- **The task**: Reproduce every record below exactly as written, leaving out any pictures.

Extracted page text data
***

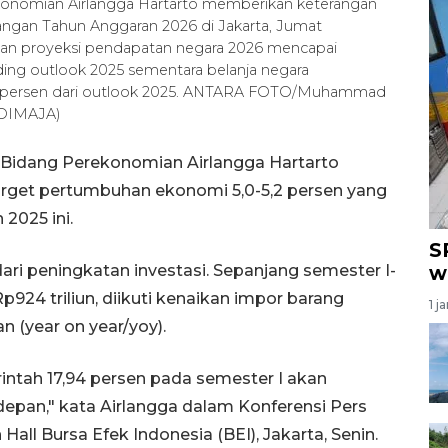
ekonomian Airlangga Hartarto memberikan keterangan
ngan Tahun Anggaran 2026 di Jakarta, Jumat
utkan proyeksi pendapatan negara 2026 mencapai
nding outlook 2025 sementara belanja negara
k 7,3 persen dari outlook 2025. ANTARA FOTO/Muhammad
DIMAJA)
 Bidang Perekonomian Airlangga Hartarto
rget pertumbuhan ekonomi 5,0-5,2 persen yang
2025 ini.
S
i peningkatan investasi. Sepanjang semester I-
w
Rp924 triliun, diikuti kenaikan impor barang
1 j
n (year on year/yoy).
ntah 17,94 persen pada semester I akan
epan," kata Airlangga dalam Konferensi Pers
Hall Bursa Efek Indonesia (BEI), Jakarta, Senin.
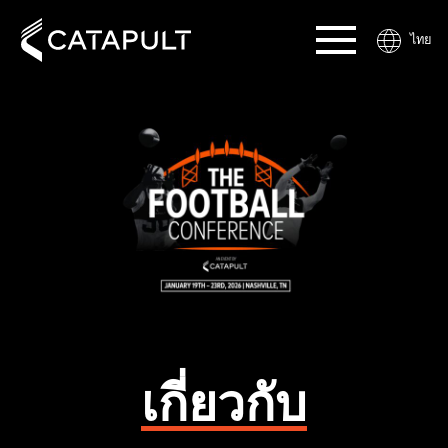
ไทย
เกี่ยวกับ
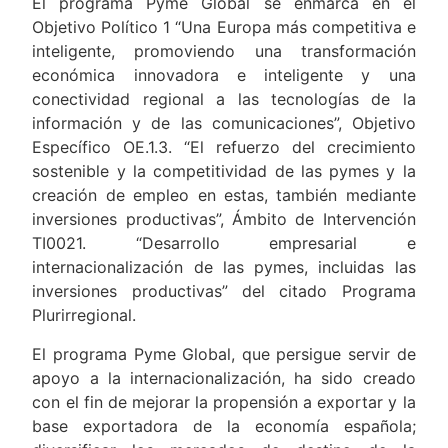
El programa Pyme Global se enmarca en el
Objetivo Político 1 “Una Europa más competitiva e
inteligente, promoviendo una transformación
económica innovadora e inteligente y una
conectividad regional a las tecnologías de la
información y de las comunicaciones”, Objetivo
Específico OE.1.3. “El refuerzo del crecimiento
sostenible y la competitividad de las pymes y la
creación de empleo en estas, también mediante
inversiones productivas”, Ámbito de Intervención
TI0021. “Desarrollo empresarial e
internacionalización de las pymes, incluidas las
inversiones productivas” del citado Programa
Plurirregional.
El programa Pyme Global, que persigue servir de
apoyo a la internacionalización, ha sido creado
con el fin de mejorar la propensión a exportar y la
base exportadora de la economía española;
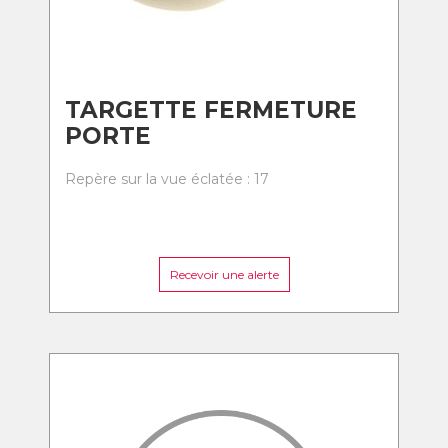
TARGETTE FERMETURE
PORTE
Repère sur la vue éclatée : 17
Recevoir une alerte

***

- **Task solution**:
ekonomian Airlangga Hartarto memberikan keterangan
ngan Tahun Anggaran 2026 di Jakarta, Jumat
utkan proyeksi pendapatan negara 2026 mencapai
nding outlook 2025 sementara belanja negara
k 7,3 persen dari outlook 2025. ANTARA FOTO/Muhammad
DIMAJA)
 Bidang Perekonomian Airlangga Hartarto
rget pertumbuhan ekonomi 5,0-5,2 persen yang
2025 ini.
S
i peningkatan investasi. Sepanjang semester I-
w
Rp924 triliun, diikuti kenaikan impor barang
1 j
n (year on year/yoy).
ntah 17,94 persen pada semester I akan
epan," kata Airlangga dalam Konferensi Pers
Hall Bursa Efek Indonesia (BEI), Jakarta, Senin.
ไทย
เกี่ยวกับ
El programa Pyme Global se enmarca en el
Objetivo Político 1 “Una Europa más competitiva e
inteligente, promoviendo una transformación
económica innovadora e inteligente y una
conectividad regional a las tecnologías de la
información y de las comunicaciones”, Objetivo
Específico OE.1.3. “El refuerzo del crecimiento
sostenible y la competitividad de las pymes y la
creación de empleo en estas, también mediante
inversiones productivas”, Ámbito de Intervención
TI0021. “Desarrollo empresarial e
internacionalización de las pymes, incluidas las
inversiones productivas” del citado Programa
Plurirregional.
El programa Pyme Global, que persigue servir de
apoyo a la internacionalización, ha sido creado
con el fin de mejorar la propensión a exportar y la
base exportadora de la economía española;
TARGETTE FERMETURE
PORTE
Repère sur la vue éclatée : 17
Recevoir une alerte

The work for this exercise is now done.